User interface change data

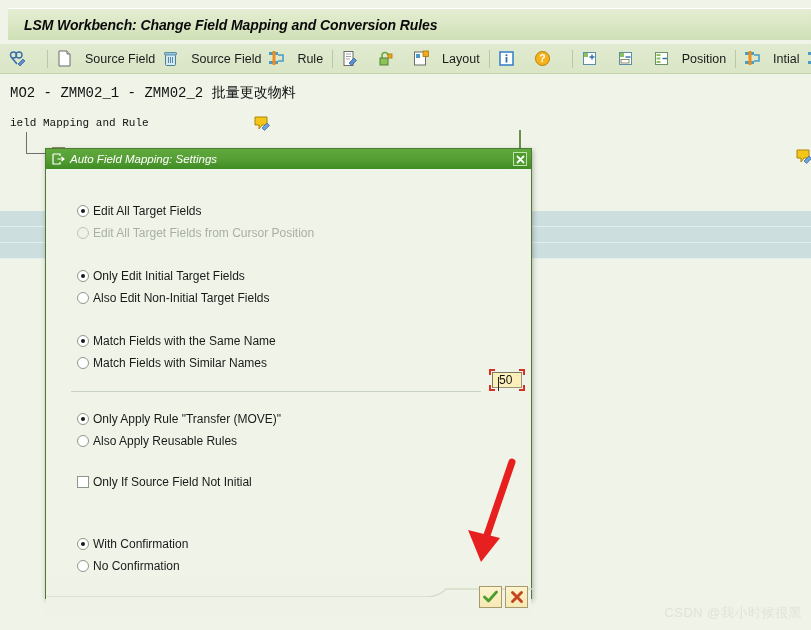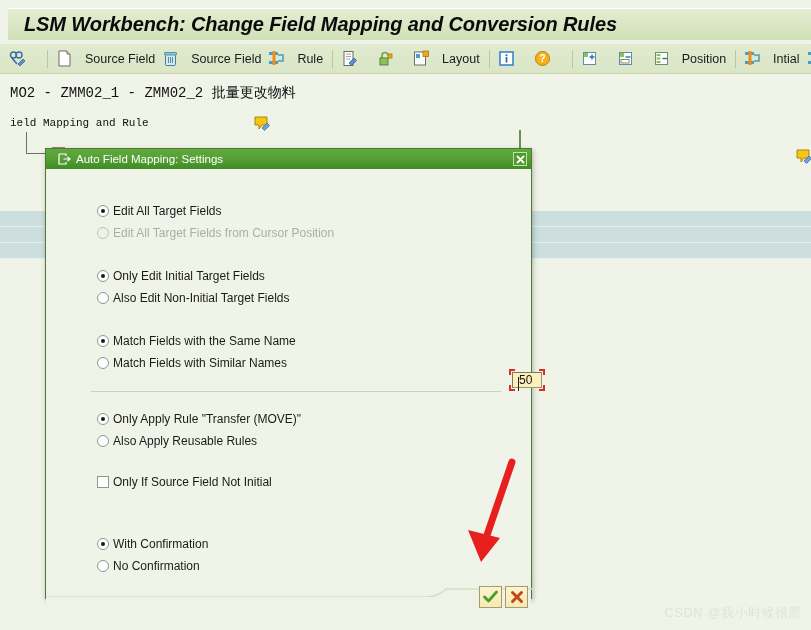--- a/index.html
+++ b/index.html
@@ -20,21 +20,21 @@
   .banner {
     position: absolute;
     left: 8px; top: 8px;
     width: 803px; height: 32px;
     background: linear-gradient(to bottom, #e4edd2 0%, #d9e6c3 55%, #cfe0b6 100%);
     border-top: 1px solid #ffffff;
     display: flex;
     align-items: center;
   }
   .banner-title {
-    font-size: 20px;
+    font-size: 14px;
     font-weight: bold;
     font-style: italic;
     color: #0a0a0a;
     padding-left: 16px;
     letter-spacing: -0.1px;
     white-space: nowrap;
   }
 
   
   .toolbar {
@@ -136,21 +136,22 @@
     background: #f0f4e8;
     border: 1px solid #4e7a33;
     box-shadow: 1px 2px 5px rgba(0,0,0,0.28);
   }
   .dlg-titlebar {
     position: relative;
     height: 20px;
     background: linear-gradient(to bottom, #5fa83c 0%, #57a036 45%, #3f8c24 100%);
     display: flex;
     align-items: center;
-    padding: 0 3px 0 12px;
+    padding: 0 3px 0 6px;
+    font-style: italic;
   }
   .dlg-title-text {
     font-size: 11.5px;
     color: #ffffff;
     margin-left: 5px;
     white-space: nowrap;
   }
   .dlg-close {
     position: absolute;
     right: 4px; top: 3px;
@@ -158,21 +159,20 @@
     background: #4e9c2e;
     border: 1px solid #bfe3a8;
     display: flex; align-items: center; justify-content: center;
     cursor: pointer;
   }
   .dlg-body {
     position: relative;
     height: 408px;
     background: #f0f4e8;
     padding: 0;
-    margin-left: 20px;
   }
   .dlg-footer {
     position: relative;
     height: 41px;
     background: #eff3e7;
   }
   .footer-sep {
     position: absolute;
     left: 0; top: 8px; width: 487px; height: 12px;
     overflow: hidden;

__TASK ITEM__
What should come out is the exact run of lines from the one holding "color: #ffffff;" through the end of the records above, and nothing besides.

__WRITTEN ANSWER__
     color: #ffffff;
     margin-left: 5px;
     white-space: nowrap;
   }
   .dlg-close {
     position: absolute;
     right: 4px; top: 3px;
@@ -158,21 +159,20 @@
     background: #4e9c2e;
     border: 1px solid #bfe3a8;
     display: flex; align-items: center; justify-content: center;
     cursor: pointer;
   }
   .dlg-body {
     position: relative;
     height: 408px;
     background: #f0f4e8;
     padding: 0;
-    margin-left: 20px;
   }
   .dlg-footer {
     position: relative;
     height: 41px;
     background: #eff3e7;
   }
   .footer-sep {
     position: absolute;
     left: 0; top: 8px; width: 487px; height: 12px;
     overflow: hidden;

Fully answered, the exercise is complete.